Thought I'd add this real quick if your still interested.



From, How to make a peatswamp-aquarium with Cryptocorye and BarclayaI with some notes on fish:
https://crypts.home.xs4all.nl/Cryptocoryne/Botanical/Documents/Berge/Berge2014.pdf


----------



## dan4x4 (9 Dec 2016)

JSeymour said:


> Thought I'd add this real quick if your still interested.
> View attachment 95495
> From, How to make a peatswamp-aquarium with Cryptocorye and BarclayaI with some notes on fish:
> https://crypts.home.xs4all.nl/Cryptocoryne/Botanical/Documents/Berge/Berge2014.pdf



I love this!


----------



## micheljq (21 Dec 2016)

Fallen, brown, Alder leaves and mature fruits release tannins and make the pH go down, if this is what someone is looking for.

Michel.


----------



## Aqua360 (22 Dec 2016)

I'd say nutrient levels in the wild are far more balanced than in an aquarium....Body of water etc, and equilibrium; for example in many bodies of water you will never ever see nitrate above 5ppm, probably even less. Though I'm here to learn, so if this isn't the case please provide info


----------



## Kezzab (31 Dec 2016)

Really interesting link re the crypt swamp. What is the significance of beech leaves over any other kind of leaf litter/leaf mould? Sycamore is what is more immediately to hand near me.


----------



## dw1305 (2 Jan 2017)

Hi all, 





Kezzab said:


> What is the significance of beech leaves over any other kind of leaf litter/leaf mould?

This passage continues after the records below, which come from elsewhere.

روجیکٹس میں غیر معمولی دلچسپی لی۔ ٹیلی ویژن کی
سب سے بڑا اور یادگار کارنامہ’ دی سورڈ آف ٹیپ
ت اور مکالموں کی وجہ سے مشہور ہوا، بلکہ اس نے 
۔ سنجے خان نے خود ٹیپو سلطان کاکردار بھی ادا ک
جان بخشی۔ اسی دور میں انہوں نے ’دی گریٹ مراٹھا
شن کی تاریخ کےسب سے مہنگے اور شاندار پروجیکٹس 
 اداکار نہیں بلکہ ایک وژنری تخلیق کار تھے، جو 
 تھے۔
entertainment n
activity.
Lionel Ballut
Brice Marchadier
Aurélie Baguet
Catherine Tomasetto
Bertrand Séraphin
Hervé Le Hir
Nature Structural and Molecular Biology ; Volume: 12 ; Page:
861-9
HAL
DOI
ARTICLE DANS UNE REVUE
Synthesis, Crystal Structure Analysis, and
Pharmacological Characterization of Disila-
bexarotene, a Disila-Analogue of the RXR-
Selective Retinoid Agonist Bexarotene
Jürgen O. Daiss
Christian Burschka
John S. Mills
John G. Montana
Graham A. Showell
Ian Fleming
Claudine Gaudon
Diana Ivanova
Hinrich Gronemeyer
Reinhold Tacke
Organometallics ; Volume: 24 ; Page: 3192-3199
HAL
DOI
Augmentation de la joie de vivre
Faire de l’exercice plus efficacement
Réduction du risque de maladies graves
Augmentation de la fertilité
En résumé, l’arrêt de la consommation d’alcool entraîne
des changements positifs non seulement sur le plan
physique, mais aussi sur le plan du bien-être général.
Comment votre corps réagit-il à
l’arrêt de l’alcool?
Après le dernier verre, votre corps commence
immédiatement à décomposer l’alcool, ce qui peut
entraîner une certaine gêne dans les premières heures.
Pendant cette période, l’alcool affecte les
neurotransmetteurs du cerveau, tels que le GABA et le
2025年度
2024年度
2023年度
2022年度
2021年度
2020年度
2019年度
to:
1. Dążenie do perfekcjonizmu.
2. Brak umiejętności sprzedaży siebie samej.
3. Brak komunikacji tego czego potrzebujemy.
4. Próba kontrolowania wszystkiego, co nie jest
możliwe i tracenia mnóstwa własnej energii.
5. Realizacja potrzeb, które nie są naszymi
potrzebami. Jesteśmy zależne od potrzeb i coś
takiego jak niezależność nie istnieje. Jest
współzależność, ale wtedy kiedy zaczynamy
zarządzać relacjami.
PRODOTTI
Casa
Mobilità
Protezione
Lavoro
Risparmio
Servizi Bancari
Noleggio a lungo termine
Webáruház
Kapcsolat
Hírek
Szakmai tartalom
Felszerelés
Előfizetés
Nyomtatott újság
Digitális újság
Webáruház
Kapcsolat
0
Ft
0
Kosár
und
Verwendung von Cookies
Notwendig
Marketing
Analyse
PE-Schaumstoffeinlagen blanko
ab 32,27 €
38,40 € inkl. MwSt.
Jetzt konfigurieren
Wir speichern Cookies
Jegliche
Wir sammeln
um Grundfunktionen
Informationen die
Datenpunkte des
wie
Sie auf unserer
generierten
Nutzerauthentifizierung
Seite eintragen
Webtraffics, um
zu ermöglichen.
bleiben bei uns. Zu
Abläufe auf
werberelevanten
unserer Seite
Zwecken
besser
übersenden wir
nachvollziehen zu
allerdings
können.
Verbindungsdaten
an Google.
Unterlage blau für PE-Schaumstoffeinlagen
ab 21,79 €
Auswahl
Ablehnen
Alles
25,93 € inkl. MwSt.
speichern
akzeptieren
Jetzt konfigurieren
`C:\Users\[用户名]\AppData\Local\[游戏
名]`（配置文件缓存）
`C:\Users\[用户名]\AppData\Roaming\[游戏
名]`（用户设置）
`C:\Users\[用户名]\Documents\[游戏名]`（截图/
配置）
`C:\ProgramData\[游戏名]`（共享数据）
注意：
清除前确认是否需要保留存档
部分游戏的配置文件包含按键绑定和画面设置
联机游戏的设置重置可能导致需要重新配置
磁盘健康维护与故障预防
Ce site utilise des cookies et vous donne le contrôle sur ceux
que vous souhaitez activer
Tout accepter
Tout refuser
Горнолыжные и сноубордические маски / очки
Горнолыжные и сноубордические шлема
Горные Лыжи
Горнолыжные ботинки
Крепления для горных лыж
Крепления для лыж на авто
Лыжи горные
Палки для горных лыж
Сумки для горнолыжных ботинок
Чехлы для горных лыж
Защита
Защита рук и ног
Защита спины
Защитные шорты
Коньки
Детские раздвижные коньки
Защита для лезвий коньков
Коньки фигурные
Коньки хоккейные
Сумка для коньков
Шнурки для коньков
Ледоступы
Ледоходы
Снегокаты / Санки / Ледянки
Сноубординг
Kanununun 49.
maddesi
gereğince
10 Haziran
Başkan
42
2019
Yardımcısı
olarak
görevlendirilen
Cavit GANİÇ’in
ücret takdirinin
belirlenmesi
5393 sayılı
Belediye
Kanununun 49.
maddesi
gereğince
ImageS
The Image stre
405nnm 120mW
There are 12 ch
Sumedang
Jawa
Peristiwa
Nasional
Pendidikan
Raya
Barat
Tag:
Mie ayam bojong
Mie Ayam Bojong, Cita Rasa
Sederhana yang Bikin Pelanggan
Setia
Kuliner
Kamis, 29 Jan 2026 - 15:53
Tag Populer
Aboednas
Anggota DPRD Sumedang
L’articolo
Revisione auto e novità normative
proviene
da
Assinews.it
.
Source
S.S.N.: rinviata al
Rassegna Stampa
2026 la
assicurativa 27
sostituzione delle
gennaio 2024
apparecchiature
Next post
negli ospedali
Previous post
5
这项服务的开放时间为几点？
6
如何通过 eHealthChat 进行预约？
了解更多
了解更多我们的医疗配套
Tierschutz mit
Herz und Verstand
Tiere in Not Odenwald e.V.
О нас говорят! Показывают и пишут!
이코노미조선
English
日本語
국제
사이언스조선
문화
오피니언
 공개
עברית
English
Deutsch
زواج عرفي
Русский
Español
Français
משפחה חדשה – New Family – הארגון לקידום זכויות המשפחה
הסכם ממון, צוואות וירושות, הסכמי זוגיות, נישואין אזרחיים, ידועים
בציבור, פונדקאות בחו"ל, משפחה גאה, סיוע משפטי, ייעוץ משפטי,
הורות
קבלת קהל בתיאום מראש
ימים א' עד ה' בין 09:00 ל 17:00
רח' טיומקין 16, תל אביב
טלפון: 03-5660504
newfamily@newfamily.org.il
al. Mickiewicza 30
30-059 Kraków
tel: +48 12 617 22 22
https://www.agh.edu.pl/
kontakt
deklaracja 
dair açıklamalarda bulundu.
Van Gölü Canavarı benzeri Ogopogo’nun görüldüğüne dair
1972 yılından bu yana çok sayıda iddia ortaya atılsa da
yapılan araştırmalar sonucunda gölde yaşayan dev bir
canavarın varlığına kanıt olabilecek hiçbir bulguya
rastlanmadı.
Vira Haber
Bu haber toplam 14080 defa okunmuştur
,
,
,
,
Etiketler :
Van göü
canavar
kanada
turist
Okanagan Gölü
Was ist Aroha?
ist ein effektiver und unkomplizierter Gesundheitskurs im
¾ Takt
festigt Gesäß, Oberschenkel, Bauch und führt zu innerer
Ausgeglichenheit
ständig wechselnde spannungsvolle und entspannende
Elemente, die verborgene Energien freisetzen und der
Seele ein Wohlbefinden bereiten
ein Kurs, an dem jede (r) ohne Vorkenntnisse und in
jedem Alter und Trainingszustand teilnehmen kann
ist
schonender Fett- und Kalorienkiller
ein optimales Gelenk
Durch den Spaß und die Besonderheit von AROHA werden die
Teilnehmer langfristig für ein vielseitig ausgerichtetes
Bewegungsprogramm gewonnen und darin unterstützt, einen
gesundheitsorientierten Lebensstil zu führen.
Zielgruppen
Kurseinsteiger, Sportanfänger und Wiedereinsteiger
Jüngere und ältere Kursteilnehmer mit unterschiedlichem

They are really long lasting. Sycamore (_Acer pseudoplatanus_) will break down a lot quicker, and add more nutrients. Oak (_Quercus robur_) leaves also last well, if they are easier to source?

cheers Darrel


----------



## prdad (19 Jan 2018)

Some interesting ideas here. http://bugs.bio.usyd.edu.au/learning/resources/Mycology/Habitats/aquaticFungi.shtml

Aquatic mycelium eating the leaves and creating food for our shrimp and fry.


----------